Mobile Communications (“MC”) sales decreased 12.5% year on year to ¥217.5 billion ($1.9 billion) due to fall in unit sales of smartphones, which was partially offset by favorable foreign currency movements.

Liquidity & Cash Flow

As of Dec 31, 2017, Sony’s cash and cash equivalents were ¥1328.9 million ($11.8 million) compared with ¥960.1 billion recorded on Mar 31, 2017.

Long-term debt totaled ¥594.2 million ($5.3 million) compared with ¥681.5 million as of Mar 31, 2017.

Guidance

Concurrent with the fiscal third-quarter results, Sony provided revenue guidance for fiscal 2017. Currently, the company expects total sales to be around ¥8,500, same compared with the projections of the previous quarter.

Per segments, sales forecast for the fiscal year 2017 remained same compared with the October forecast.

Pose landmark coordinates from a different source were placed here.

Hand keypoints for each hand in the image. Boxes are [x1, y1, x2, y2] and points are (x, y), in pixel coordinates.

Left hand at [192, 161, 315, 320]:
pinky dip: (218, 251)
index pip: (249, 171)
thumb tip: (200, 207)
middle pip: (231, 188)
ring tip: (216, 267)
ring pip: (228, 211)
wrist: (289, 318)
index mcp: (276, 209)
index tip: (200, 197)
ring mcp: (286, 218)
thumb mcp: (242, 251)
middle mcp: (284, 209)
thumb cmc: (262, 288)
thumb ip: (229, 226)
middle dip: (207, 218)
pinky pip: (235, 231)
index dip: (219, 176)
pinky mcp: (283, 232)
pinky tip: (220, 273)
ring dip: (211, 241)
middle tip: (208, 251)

This was due to anticipated increases in sales in the Financial Services and Music segments, offset by anticipated fall in sales in the GN&S, MC and Semiconductors segments.

The company raised operating income guidance and now expects it to be around ¥720 billion (earlier projection: ¥630 billion). Improvements in operating income are anticipated to be driven by growth in Music, Semiconductors, Financial Services, and HE&S segments.

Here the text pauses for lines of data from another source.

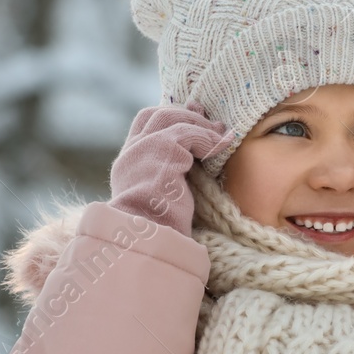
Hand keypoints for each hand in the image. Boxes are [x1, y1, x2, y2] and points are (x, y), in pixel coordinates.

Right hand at [108, 102, 234, 234]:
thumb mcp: (164, 198)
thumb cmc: (162, 229)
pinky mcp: (160, 150)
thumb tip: (193, 162)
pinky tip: (223, 144)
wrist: (148, 239)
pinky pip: (187, 132)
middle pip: (157, 116)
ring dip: (201, 125)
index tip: (194, 116)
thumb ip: (173, 176)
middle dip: (187, 114)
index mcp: (129, 164)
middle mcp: (132, 153)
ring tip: (223, 133)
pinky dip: (208, 136)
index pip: (145, 126)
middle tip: (212, 119)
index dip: (170, 118)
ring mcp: (143, 149)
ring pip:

The sales forecasts for the fiscal year 2017 for the HE&S, IP&S and Pictures segments remain unchanged from the October forecast. Financial Services sales are forecast to be higher than earlier anticipated. Meanwhile, MC sales are forecast to be lower than expected due to a projected decrease in smartphone unit sales.

Our Take

Over the past few quarters, robust sales of Sony’s flagship gaming product, PlayStation, have boosted the top line. Moreover, the spectacular performance of the company’s Semiconductor business is proving to be a solid profit churner. Further, the company’s diligent restructuring efforts to streamline business structure are proving conducive to operating performance.

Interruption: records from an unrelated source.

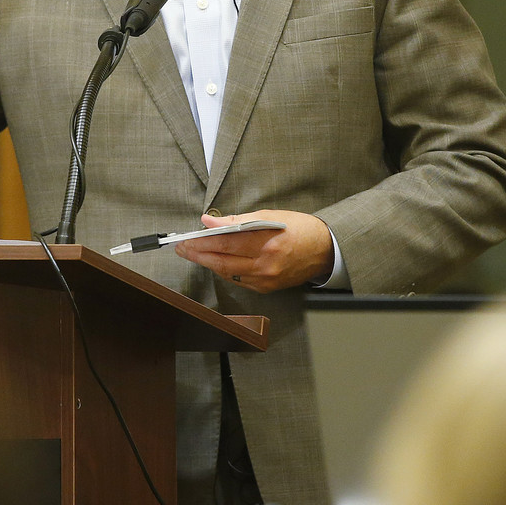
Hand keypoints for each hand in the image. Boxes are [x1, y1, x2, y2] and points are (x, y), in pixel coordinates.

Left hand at [175, 210, 334, 292]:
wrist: (324, 250)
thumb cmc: (299, 228)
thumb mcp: (270, 215)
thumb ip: (238, 220)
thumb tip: (211, 222)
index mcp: (268, 243)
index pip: (226, 243)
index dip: (203, 241)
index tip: (187, 236)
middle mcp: (266, 265)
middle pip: (222, 261)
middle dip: (197, 254)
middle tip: (181, 248)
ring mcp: (266, 280)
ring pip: (226, 272)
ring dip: (206, 263)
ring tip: (192, 253)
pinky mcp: (266, 288)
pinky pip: (237, 279)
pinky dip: (223, 270)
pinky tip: (213, 261)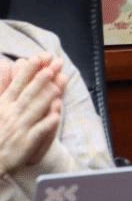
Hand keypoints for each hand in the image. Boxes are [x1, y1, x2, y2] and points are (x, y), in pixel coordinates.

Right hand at [0, 57, 65, 175]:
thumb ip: (3, 94)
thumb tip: (7, 74)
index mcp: (3, 106)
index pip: (17, 85)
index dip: (28, 71)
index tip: (38, 58)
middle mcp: (11, 115)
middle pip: (28, 94)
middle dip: (40, 80)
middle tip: (52, 67)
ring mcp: (19, 128)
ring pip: (34, 110)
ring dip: (46, 97)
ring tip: (58, 86)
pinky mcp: (25, 143)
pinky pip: (38, 131)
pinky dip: (46, 123)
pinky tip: (56, 115)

Moreover, a number of measures taken by the company including cost-reduction initiatives, lower exposure in low-profit geographic regions and reduction in advertising & promotion expenses, are expected to benefit this business in the long run. This apart, we believe the company’s bolt-on acquisitions and strategic investments will help it expand addressable markets.

Sony currently sports a Zacks Rank #1 (Strong Buy).

Other Stocks to Consider

Some other top-ranked stocks worth considering in the same space include Churchill Downs, Inc. (CHDN - Free Report) , Boyd Gaming Corp. (BYD - Free Report) and Penn National Gaming, Inc. (PENN - Free Report) . While Churchill Downs sports a Zacks Rank #1, Boyd Gaming and Penn National Gaming carry a Zacks Rank #2 (Buy). You can see the complete list of today’s Zacks #1 Rank stocks here.

Churchill Downs has a decent earnings surprise history, surpassing estimates thrice in the trailing four quarters with an average beat of 9.5%.

Boyd Gaming has a modest earnings surprise history, exceeding estimates twice in the trailing four quarters with an average beat of 13.6%.

Penn National Gaming has posted earning beats thrice in the trailing four quarters. It boasts an average beat of 79.9%.